Follow these steps to add it to the PATH:
First, on the Window search bar, search for “Environment Variables.” You will find “Edit the System Variable.”
Next, in the “System Properties” window, click on the “Environment Variables” button.
Under “System variables,” find the “Path” variable, select it, and click the “Edit” button.
Click the “New” button and add the path to the Tesseract installation directory, e.g., C:\Program Files\Tesseract-OCR
.
Then, click “OK” to save the changes.
For MacOS and Linux
For macOS and Linux, the installation path may vary. You can typically find Tesseract installed in /usr/bin/tesseract
or /usr/local/bin/tesseract
. To add it to your PATH:
- Open a terminal window.
- Edit your shell profile configuration file (e.g.,
~/.bashrc
,~/.bash_profile
,~/.zshrc
, etc.) using a text editor like nano or vim. - Add the following line at the end of the file, providing the correct path to the Tesseract executable:
-
export PATH="/usr/bin:$PATH" # Replace "/usr/bin" with the correct path if needed.
- Save the file and close the text editor.
- Run the command
source ~/.bashrc
, or the respective profile file you edited, to apply the changes to your current terminal session.

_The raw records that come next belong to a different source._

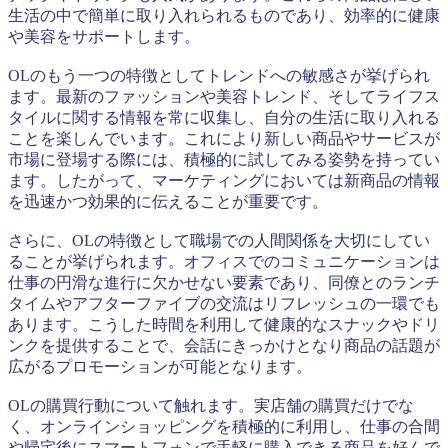
生活の中で簡単に取り入れられるものであり、効率的に健康
や美容をサポートします。
OLのもう一つの特徴としてトレンドへの敏感さが挙げられ
ます。最新のファッションや美容トレンド、そしてライフス
タイルに関する情報を常に収集し、自分の生活に取り入れる
ことを楽しんでいます。これにより新しい商品やサービスが
市場に登場する際には、積極的に試してみる姿勢を持ってい
ます。したがって、マーケティングにおいては新商品の情報
を迅速かつ効果的に伝えることが重要です。
さらに、OLの特徴として職場での人間関係を大切にしてい
ることが挙げられます。オフィスでのコミュニケーションは
仕事の円滑な進行に欠かせない要素であり、同僚とのランチ
タイムやアフターファイブの交流はリフレッシュの一環でも
あります。こうした時間を利用して健康的なスナックやドリ
ンクを提供することで、会話にきっかけとなり商品の話題が
広がるプロモーションが可能となります。
OLの購買行動について触れます。実店舗の購買だけでな
く、オンラインショッピングを積極的に利用し、仕事の合間
や帰宅後にスマートフォンで手軽に購入できる商品を好んで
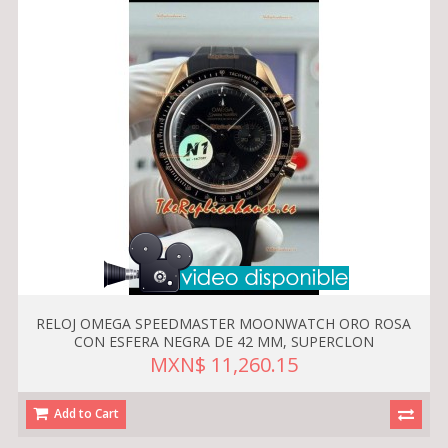
RELOJ OMEGA SPEEDMASTER MOONWATCH ORO ROSA
CON ESFERA NEGRA DE 42 MM, SUPERCLON
MXN$ 11,260.15
Add to Cart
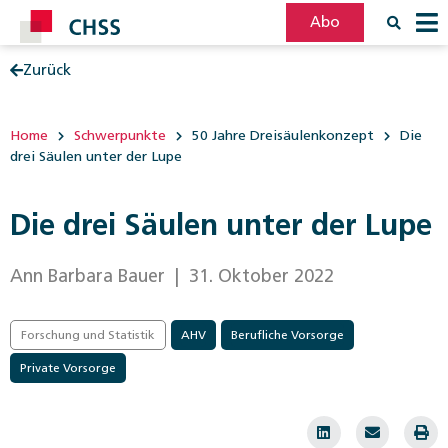
Abo
Zurück
Filter
Post
Home
Schwerpunkte
50 Jahre Dreisäulenkonzept
Die
drei Säulen unter der Lupe
Die drei Säulen unter der Lupe
Ann Barbara Bauer
| 31. Oktober 2022
Forschung und Statistik
AHV
Berufliche Vorsorge
Private Vorsorge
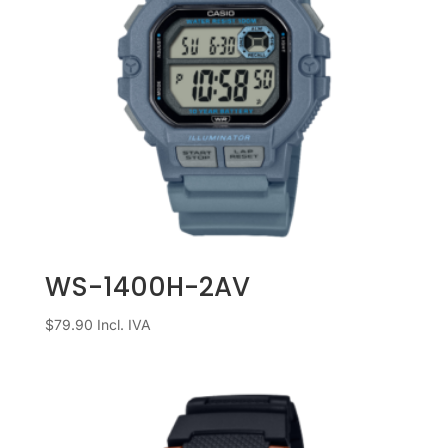
WS-1400H-2AV
$
79.90
Incl. IVA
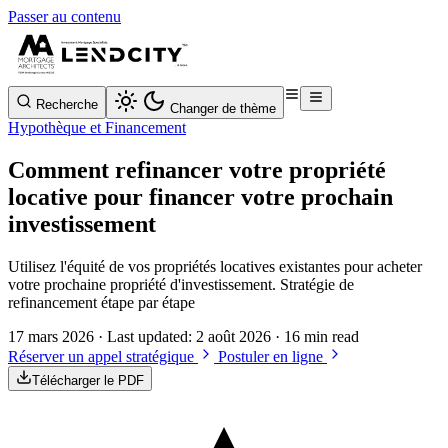
Passer au contenu
Recherche
Changer de thème
Hypothèque et Financement
Comment refinancer votre propriété
locative pour financer votre prochain
investissement
Utilisez l'équité de vos propriétés locatives existantes pour acheter
votre prochaine propriété d'investissement. Stratégie de
refinancement étape par étape
17 mars 2026
· Last updated:
2 août 2026
· 16 min read
Réserver un appel stratégique
Postuler en ligne
Télécharger le PDF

You should see the Tesseract version information if the installation was successful.
Now, you can check from the following command if pytesseract
is working or not.
Check PIP Installations
Open a terminal or command prompt and enter the following command:
pip show pytesseract
For Conda (Anaconda/Miniconda) installations, pen a terminal or Anaconda prompt and enter the following command
conda list pytesseract
If Pytesseract is installed through Conda, the command will list the package details. If it’s not installed, you will see a message saying that the package is not found.
Advantages to Python Tesseract
Tesseract has a number of benefits. Tesseract is a popular tool with strong community support. Pytesseract is updated frequently to ensure compatibility with the most recent Python versions as well as different versions of other libraries. This release also includes a Pytesseract operating principle change.
You can use several page segmentation modes (PSMs) to guide you when scanning documents or images in the direction you wish to extract text from.
Tesseract may also be used to identify text angles, which is beneficial in a variety of scenarios. Pytesserect has different configurable options like language setting, configuration options that help you for perfectly extracting desired text from images.